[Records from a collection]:
*****

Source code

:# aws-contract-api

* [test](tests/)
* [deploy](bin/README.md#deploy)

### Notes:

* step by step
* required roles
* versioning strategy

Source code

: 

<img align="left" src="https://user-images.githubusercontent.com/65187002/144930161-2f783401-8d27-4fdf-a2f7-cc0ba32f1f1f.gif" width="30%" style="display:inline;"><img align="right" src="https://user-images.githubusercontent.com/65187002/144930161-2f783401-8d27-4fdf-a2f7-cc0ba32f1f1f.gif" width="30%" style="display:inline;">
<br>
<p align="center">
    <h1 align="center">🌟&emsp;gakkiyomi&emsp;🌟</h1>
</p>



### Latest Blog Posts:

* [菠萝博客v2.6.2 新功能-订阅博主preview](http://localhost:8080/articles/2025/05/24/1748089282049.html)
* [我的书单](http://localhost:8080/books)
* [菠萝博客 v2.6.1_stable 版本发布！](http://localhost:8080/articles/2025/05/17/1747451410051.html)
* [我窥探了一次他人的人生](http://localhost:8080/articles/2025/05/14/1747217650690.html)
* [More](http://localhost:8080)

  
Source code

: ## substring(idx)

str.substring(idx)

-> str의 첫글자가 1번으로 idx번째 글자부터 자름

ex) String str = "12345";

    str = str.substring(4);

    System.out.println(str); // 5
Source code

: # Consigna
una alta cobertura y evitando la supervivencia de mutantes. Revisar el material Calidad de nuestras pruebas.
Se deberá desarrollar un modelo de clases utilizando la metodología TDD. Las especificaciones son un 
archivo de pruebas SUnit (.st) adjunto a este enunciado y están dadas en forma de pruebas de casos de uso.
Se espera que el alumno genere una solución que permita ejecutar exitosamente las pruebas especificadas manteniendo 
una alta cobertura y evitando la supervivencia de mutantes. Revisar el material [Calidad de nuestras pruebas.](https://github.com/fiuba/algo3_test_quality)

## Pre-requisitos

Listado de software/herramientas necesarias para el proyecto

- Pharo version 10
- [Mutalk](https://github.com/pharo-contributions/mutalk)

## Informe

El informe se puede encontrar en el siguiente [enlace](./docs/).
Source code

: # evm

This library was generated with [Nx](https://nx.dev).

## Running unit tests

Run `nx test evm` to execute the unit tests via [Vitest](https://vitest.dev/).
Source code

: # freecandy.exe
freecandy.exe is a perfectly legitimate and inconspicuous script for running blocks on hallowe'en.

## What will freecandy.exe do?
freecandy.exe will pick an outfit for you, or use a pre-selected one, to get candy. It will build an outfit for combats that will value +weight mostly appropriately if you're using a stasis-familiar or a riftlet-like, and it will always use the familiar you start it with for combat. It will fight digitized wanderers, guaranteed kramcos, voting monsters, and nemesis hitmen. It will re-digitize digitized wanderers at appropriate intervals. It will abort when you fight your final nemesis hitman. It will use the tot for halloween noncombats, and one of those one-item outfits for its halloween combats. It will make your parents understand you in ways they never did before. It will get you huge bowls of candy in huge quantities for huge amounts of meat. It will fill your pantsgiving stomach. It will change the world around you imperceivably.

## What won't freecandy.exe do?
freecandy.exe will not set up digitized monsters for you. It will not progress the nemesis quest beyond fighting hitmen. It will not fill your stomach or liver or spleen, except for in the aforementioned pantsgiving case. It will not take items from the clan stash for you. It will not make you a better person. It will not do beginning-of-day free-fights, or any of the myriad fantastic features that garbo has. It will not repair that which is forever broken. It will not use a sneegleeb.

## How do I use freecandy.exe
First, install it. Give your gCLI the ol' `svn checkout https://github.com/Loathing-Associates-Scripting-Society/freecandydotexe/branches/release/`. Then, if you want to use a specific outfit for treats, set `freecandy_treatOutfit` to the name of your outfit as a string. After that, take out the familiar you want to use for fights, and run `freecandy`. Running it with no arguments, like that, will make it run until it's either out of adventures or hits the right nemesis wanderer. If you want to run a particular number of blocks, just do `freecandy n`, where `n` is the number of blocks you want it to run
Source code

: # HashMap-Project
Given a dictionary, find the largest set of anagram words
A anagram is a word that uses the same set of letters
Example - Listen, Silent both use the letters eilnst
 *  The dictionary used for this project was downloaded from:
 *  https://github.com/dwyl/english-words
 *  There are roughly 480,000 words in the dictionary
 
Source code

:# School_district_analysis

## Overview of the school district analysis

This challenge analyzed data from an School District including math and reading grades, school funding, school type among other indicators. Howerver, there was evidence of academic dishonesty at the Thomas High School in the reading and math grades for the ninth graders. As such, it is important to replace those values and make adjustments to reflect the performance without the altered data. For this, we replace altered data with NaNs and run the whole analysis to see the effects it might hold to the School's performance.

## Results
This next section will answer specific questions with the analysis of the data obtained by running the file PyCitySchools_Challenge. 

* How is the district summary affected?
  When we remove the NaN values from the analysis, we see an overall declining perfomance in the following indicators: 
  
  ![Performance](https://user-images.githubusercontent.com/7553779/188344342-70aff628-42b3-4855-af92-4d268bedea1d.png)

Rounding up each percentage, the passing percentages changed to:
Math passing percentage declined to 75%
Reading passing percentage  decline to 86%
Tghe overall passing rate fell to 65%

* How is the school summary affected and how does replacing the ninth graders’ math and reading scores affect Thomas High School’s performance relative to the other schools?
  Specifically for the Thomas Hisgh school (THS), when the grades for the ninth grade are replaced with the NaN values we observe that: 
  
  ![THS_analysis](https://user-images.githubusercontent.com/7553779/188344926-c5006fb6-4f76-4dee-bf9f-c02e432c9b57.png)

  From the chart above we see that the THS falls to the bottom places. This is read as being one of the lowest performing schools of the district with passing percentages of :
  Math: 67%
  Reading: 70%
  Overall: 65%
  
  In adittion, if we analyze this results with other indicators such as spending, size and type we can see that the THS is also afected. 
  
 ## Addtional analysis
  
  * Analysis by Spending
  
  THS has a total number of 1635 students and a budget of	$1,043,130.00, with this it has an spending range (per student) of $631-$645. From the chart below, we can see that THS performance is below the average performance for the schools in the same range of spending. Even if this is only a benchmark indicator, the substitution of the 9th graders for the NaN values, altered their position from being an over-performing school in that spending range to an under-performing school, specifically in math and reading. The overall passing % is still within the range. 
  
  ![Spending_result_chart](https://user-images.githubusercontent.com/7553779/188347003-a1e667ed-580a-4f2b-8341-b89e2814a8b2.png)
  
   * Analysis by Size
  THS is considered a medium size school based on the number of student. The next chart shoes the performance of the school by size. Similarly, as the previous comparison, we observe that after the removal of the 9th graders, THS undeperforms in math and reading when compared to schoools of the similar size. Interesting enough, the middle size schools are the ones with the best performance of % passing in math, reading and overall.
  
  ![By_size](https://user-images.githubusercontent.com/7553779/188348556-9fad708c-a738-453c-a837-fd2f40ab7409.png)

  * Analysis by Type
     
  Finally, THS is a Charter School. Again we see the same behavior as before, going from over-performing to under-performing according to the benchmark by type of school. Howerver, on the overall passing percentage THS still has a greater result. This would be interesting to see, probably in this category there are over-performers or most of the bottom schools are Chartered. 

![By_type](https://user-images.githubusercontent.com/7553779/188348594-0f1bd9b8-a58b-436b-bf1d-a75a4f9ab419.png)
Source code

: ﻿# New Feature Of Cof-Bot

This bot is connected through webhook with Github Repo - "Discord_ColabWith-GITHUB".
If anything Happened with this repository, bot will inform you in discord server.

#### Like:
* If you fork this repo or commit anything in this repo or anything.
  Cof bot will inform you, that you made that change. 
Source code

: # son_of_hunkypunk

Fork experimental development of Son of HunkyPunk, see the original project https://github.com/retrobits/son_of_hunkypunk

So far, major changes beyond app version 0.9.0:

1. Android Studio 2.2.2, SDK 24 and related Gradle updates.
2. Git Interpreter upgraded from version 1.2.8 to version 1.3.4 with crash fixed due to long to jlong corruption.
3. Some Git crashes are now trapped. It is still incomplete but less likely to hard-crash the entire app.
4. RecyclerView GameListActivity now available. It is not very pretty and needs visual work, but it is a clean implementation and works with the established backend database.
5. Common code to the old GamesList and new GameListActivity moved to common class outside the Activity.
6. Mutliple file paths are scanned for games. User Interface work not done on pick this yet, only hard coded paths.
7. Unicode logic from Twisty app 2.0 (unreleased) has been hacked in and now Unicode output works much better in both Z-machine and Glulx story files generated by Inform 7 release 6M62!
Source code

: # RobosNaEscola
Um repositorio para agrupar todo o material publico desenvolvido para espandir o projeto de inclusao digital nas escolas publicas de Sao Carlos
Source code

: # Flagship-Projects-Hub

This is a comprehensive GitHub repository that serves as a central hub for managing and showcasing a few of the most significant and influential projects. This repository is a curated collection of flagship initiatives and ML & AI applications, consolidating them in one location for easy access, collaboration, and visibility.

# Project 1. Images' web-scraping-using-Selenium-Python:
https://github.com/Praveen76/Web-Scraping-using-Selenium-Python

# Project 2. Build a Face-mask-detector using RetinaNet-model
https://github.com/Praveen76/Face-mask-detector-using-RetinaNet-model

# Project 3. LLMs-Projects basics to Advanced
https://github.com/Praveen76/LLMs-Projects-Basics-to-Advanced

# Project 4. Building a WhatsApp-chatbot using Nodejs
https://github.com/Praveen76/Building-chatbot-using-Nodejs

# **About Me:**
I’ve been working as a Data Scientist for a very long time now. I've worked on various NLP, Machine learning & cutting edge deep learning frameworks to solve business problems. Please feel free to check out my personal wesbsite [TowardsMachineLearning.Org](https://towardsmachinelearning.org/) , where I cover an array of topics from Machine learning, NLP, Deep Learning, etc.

*****

[Task prompt]: Reproduce exactly the lines above from the line with "freecandy.exe is a" to the line with "## What will freecandy.exe do?", including both, and add nothing.

[Answer to the exercise]:
freecandy.exe is a perfectly legitimate and inconspicuous script for running blocks on hallowe'en.

## What will freecandy.exe do?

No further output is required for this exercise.